On Nov. 17, Lauren Bush gave a statement before the Vermont Agency of Agriculture, Food, and Markets and the Northeast Association of State Departments of Agriculture about her experience with E. coli poisoning, contracted from tainted spinach in 2006.
During my junior year of college, I almost died. What doctors thought to be a relatively harmless virus quickly changed to a diagnosis of appendicitis. I was in excruciating pain. Knowing something still wasn’t right, I argued with my doctors to consider another diagnosis. It was like nothing I had ever felt before. It wasn’t until I took a turn for the worse and began to hemorrhage two days later that they finally suspected I was right. I spent the next three weeks in two hospitals, two emergency rooms, and three different urgent treatment facilities because I was finally well enough to go home and begin to recover—all of this because of a spinach salad.
Before my foodborne illness, I was a typical young, healthy student. By the time I returned home from the hospital, I had lost 20 pounds. Unable to feed and care for myself, I was in complete emotional and physical turmoil. I spent the next five months on a continuous regimen of antibiotics and vitamins.
I count myself as lucky that I was able to return to school the following spring, but it was several months before I could walk to class without stopping to take a breath. And in some ways, my body will never be the same.

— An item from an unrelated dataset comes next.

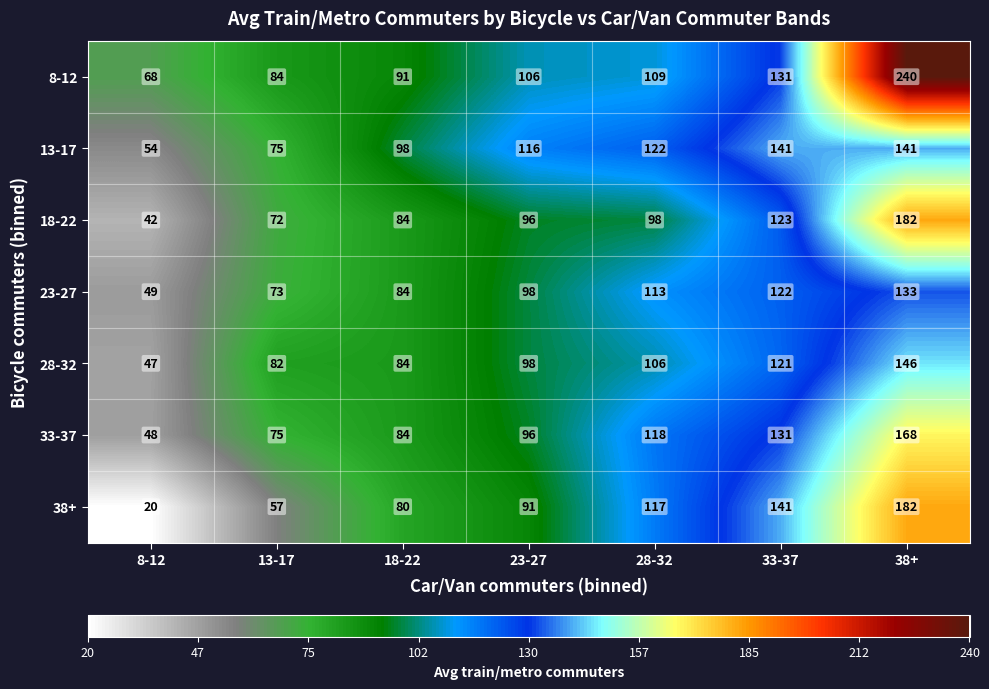

List the labels in order of 28-32 value, smallest first.

8-12, 13-17, 18-22, 23-27, 28-32, 33-37, 38+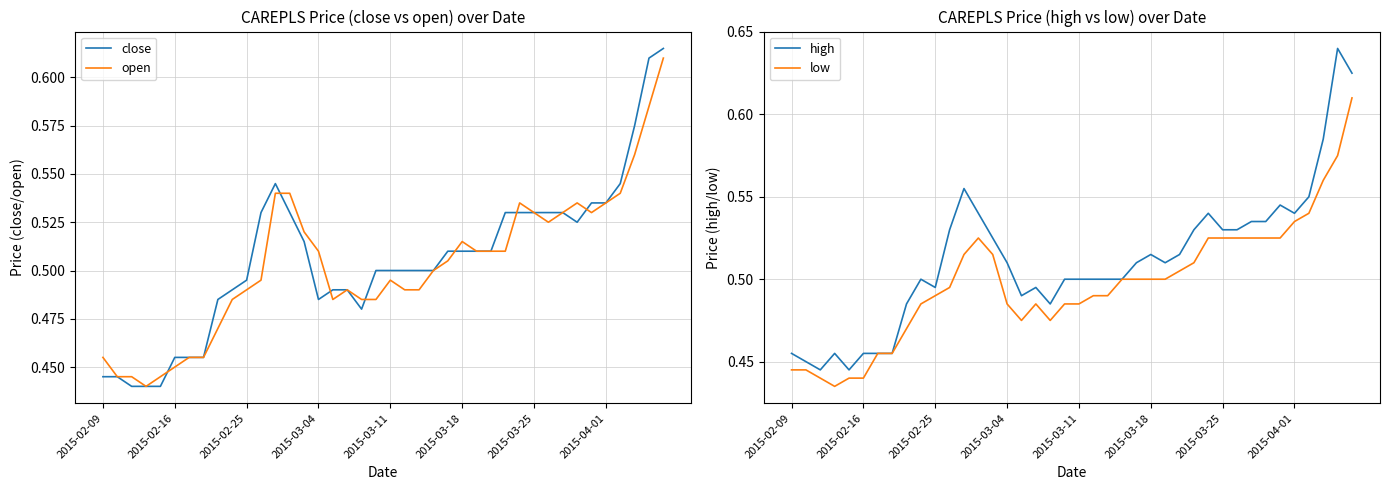

Which series has the largest total across all categories?

high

I have found the positive side of enduring such a horrendous experience. I have worked tirelessly to put a human face on the foodborne-illness statistics. I have met with Members of Congress, written blogs, and given interviews, all in an effort to give the 128,000 Americans who are hospitalized every year because of foodborne illness a voice.

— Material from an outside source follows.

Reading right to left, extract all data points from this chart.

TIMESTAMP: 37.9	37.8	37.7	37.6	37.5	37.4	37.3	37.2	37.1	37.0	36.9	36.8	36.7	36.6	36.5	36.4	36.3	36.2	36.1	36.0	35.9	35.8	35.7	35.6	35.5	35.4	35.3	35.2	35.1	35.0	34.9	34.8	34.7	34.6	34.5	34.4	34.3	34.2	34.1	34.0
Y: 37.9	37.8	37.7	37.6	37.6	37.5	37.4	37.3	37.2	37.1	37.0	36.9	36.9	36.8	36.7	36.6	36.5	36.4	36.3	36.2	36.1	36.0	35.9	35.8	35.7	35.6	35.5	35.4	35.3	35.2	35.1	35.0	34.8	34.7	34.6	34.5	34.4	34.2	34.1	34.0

I commend the Food and Drug Administration for its hard work and the progress that has been made with the release of the supplemental proposals. In order to truly minimize the risk of foodborne illness, the final rules should adequately address all potential sources of contamination. My concern is that FDA has decided to wait to set a minimum waiting period between the application of raw manure and harvesting for five to 10 years until it completes additional research. This puts consumers at unreasonable risk. FDA should adopt the National Organic Program standards related to raw manure as the interim standards.